## What needs to be done
Can you rewrite the listing below with every "pose" changed to "camera" and nothing else touched? Leave the pictures out of your version.

## Data supplied
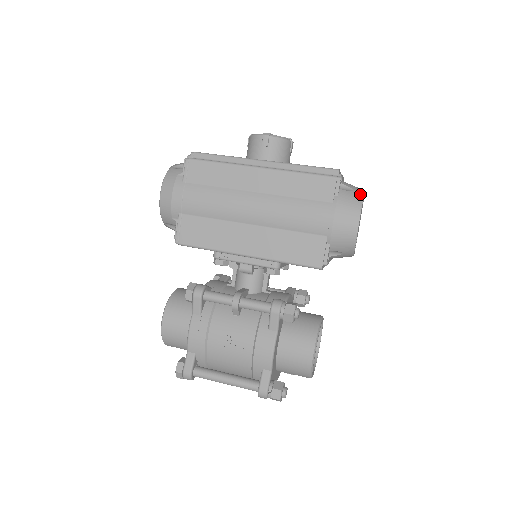
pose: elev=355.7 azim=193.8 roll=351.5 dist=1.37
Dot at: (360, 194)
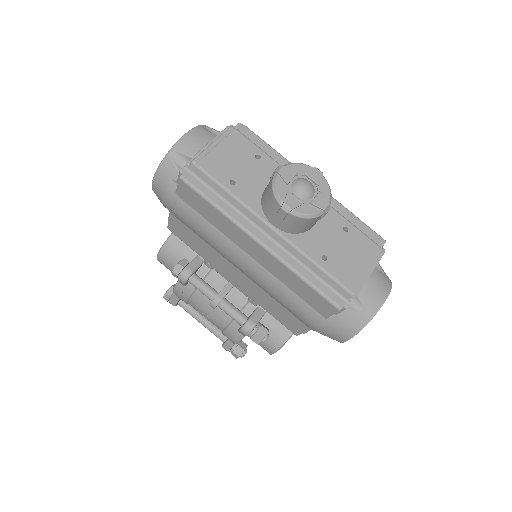
Dot at: (367, 318)
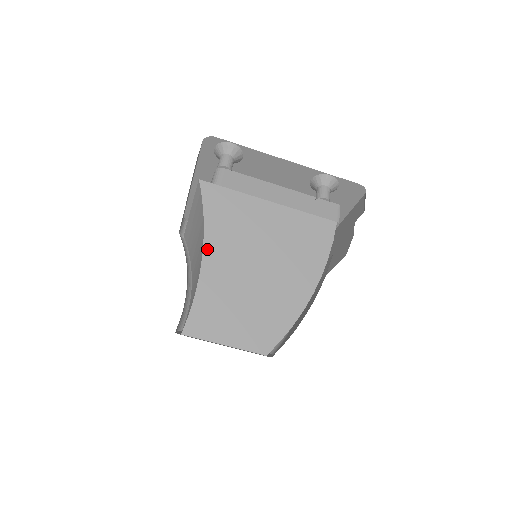
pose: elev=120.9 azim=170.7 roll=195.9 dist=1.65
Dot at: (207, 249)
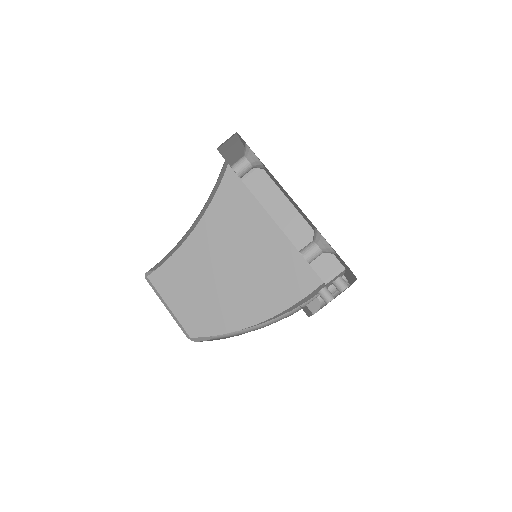
Dot at: (199, 228)
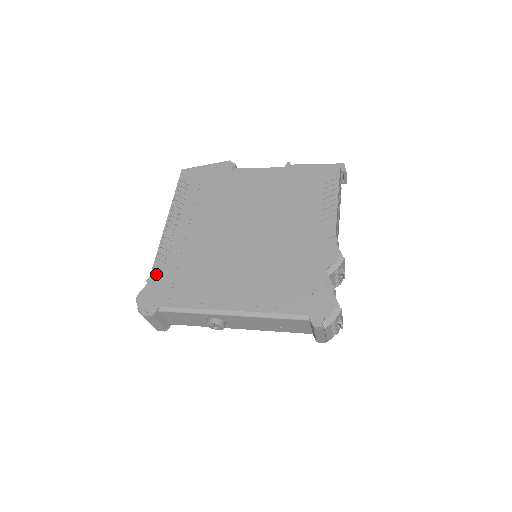
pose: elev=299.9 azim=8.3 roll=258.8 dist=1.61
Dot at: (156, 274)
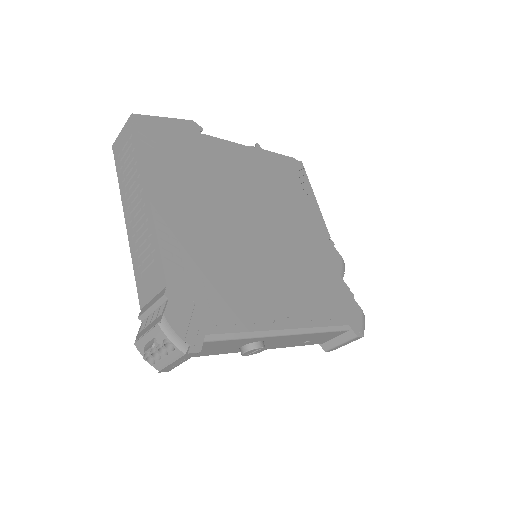
Dot at: (175, 283)
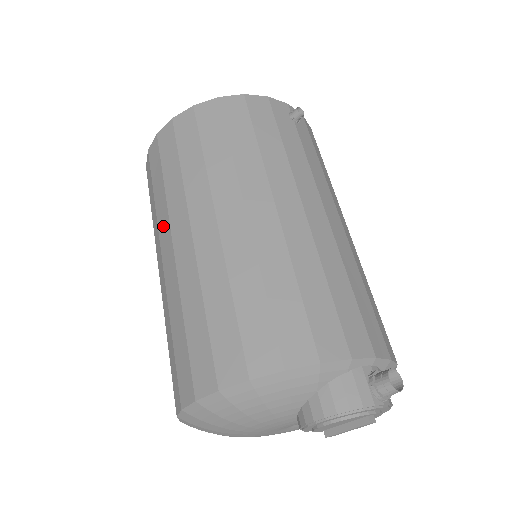
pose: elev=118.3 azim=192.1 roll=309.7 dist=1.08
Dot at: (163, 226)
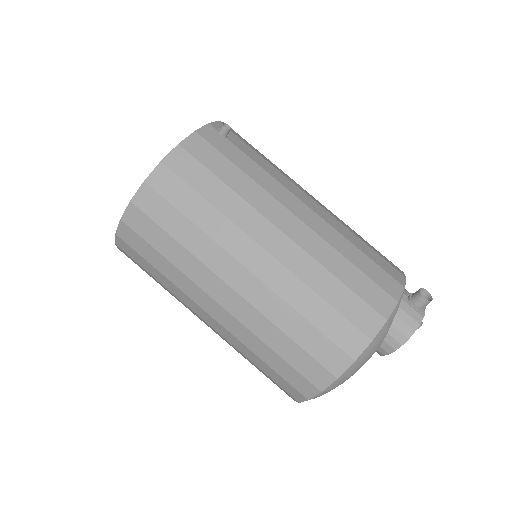
Dot at: (193, 292)
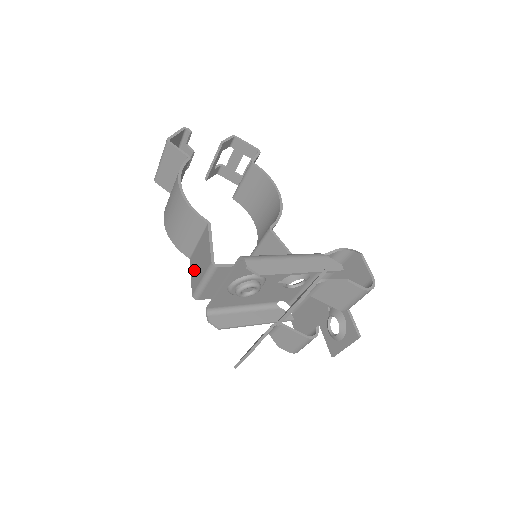
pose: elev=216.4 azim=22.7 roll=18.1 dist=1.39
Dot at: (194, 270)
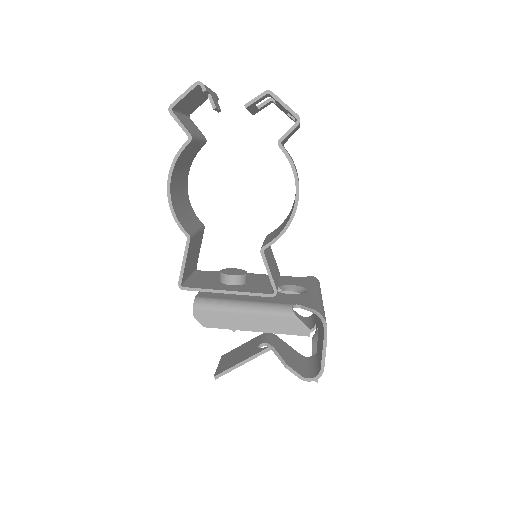
Dot at: occluded
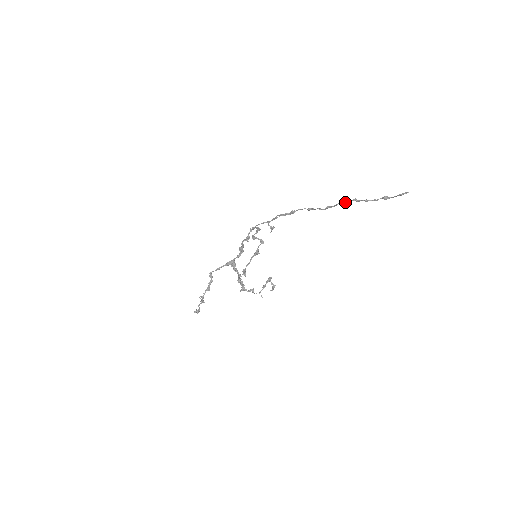
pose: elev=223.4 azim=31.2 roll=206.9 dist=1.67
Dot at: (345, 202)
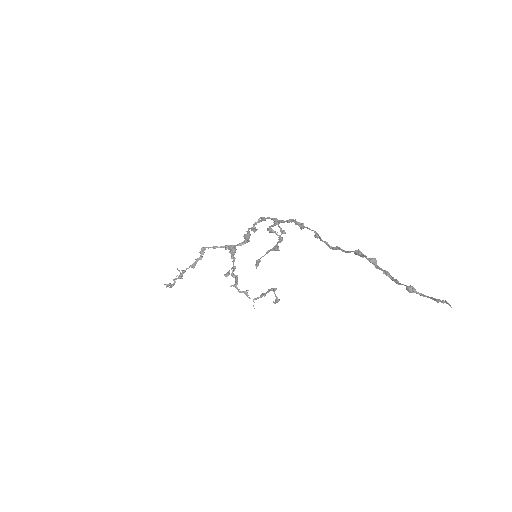
Dot at: (360, 255)
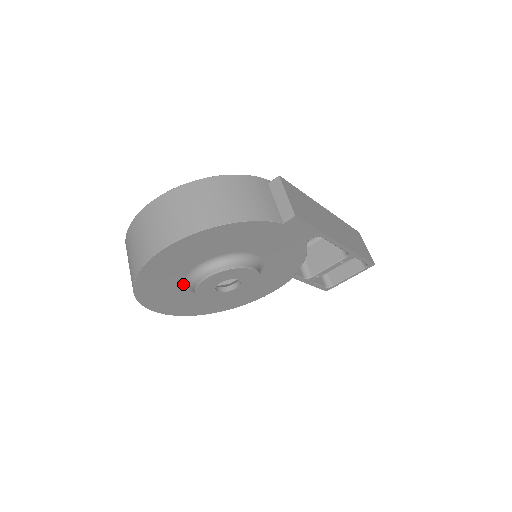
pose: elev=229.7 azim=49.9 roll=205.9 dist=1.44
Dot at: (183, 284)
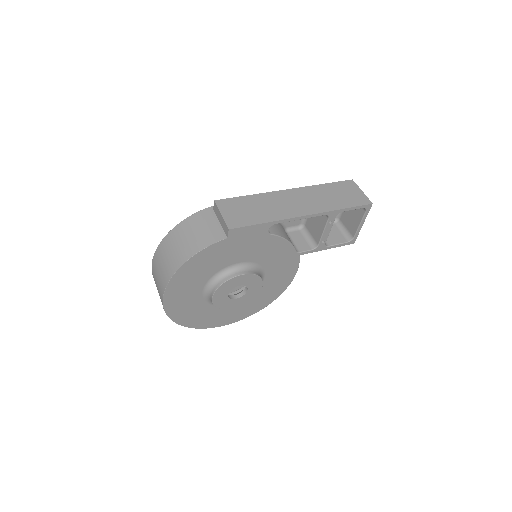
Dot at: (210, 305)
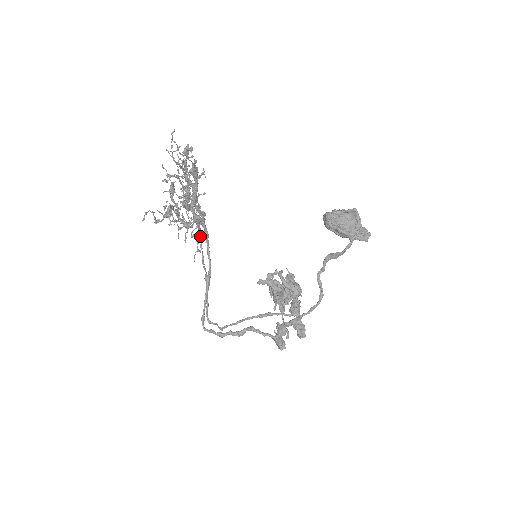
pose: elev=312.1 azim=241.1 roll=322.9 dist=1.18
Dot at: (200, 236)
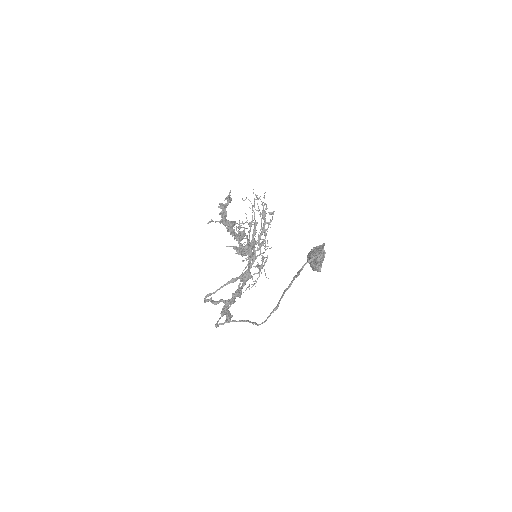
Dot at: occluded
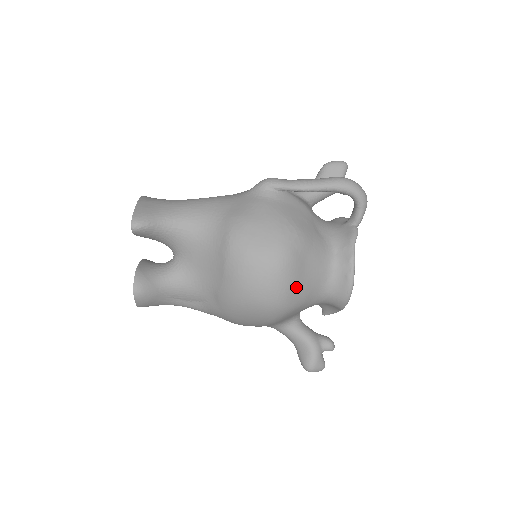
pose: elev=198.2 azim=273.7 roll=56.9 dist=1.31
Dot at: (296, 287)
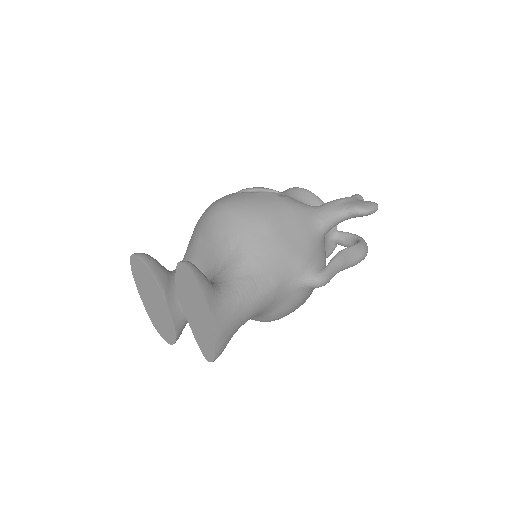
Dot at: occluded
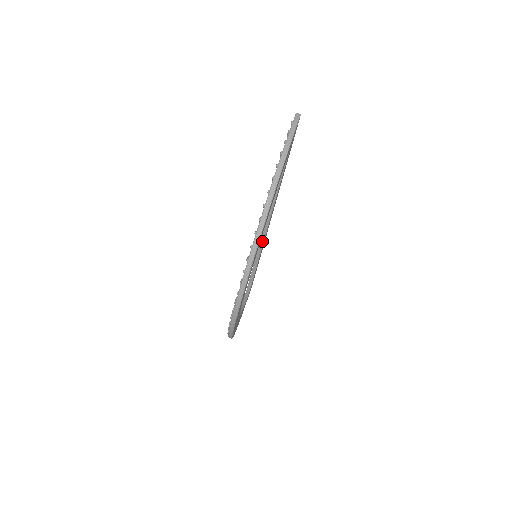
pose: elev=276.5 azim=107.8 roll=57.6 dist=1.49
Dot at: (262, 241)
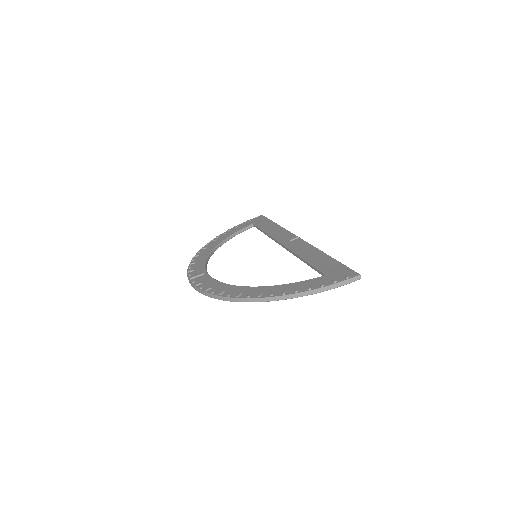
Dot at: (279, 243)
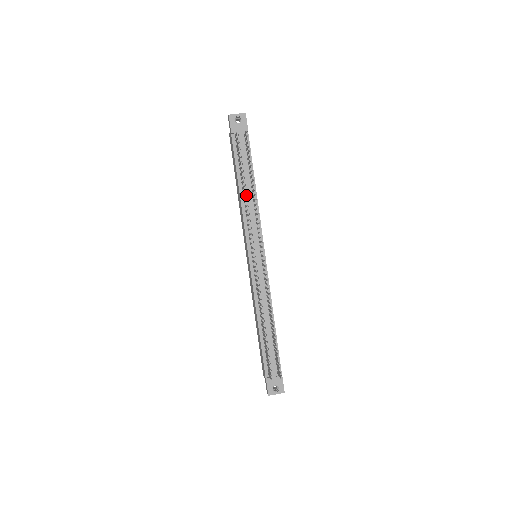
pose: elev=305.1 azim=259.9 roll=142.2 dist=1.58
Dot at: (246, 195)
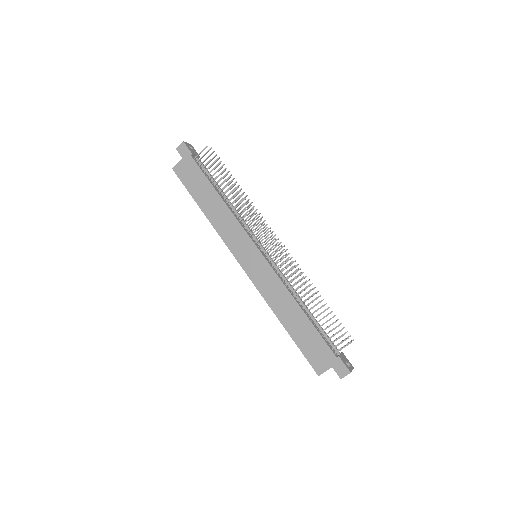
Dot at: (227, 202)
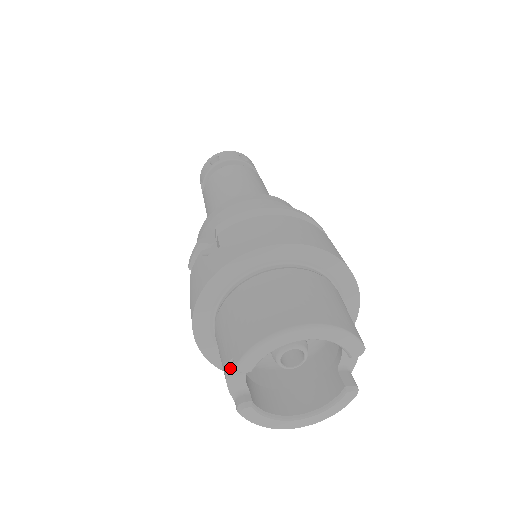
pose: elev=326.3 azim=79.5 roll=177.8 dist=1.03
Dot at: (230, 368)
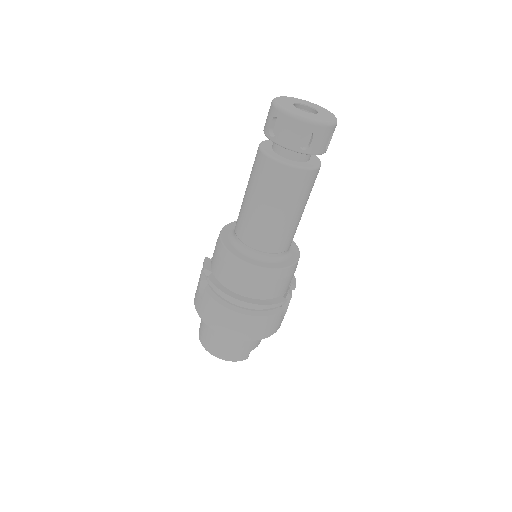
Dot at: occluded
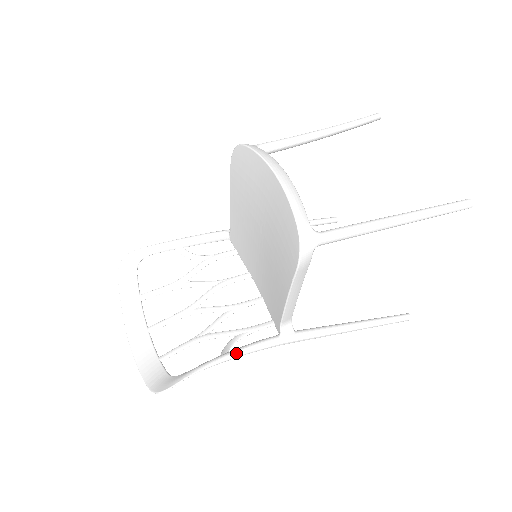
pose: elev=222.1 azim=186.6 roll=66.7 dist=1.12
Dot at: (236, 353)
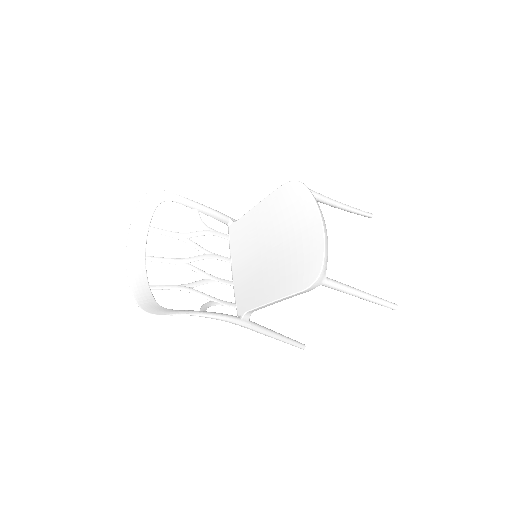
Dot at: (214, 315)
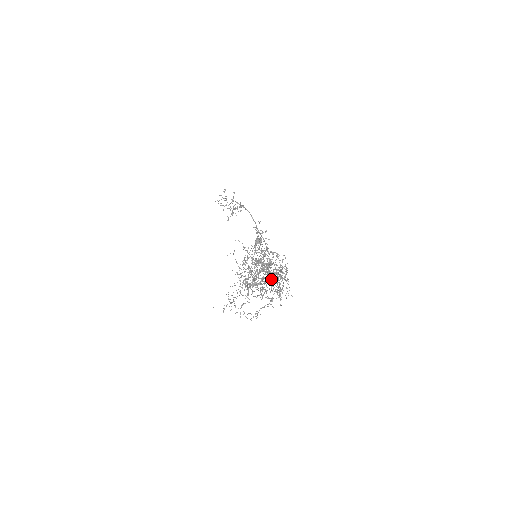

## Solution below
camera: elev=355.7 azim=193.8 roll=351.5 dist=1.37
Dot at: (360, 194)
Dot at: (367, 318)
camera: elev=120.9 azim=170.7 roll=195.9 dist=1.65
Dot at: (207, 249)
Dot at: (199, 228)
camera: elev=299.9 azim=8.3 roll=258.8 dist=1.61
Dot at: (156, 274)
Dot at: (175, 283)
camera: elev=118.3 azim=192.1 roll=309.7 dist=1.08
Dot at: (163, 226)
Dot at: (193, 292)
camera: elev=216.4 azim=22.7 roll=18.1 dist=1.39
Dot at: (194, 270)
Dot at: occluded
camera: elev=223.4 azim=31.2 roll=206.9 dist=1.67
Dot at: (345, 202)
Dot at: (360, 255)
camera: elev=229.7 azim=49.9 roll=205.9 dist=1.44
Dot at: (183, 284)
Dot at: (210, 305)
camera: elev=312.1 azim=241.1 roll=322.9 dist=1.18
Dot at: (200, 236)
Dot at: occluded
camera: elev=198.2 azim=273.7 roll=56.9 dist=1.31
Dot at: (296, 287)
Dot at: occluded
camera: elev=276.5 azim=107.8 roll=57.6 dist=1.49
Dot at: (262, 241)
Dot at: (279, 243)
camera: elev=305.1 azim=259.9 roll=142.2 dist=1.58
Dot at: (246, 195)
Dot at: (227, 202)
camera: elev=326.3 azim=79.5 roll=177.8 dist=1.03
Dot at: (230, 368)
Dot at: occluded
camera: elev=222.1 azim=186.6 roll=66.7 dist=1.12
Dot at: (236, 353)
Dot at: (214, 315)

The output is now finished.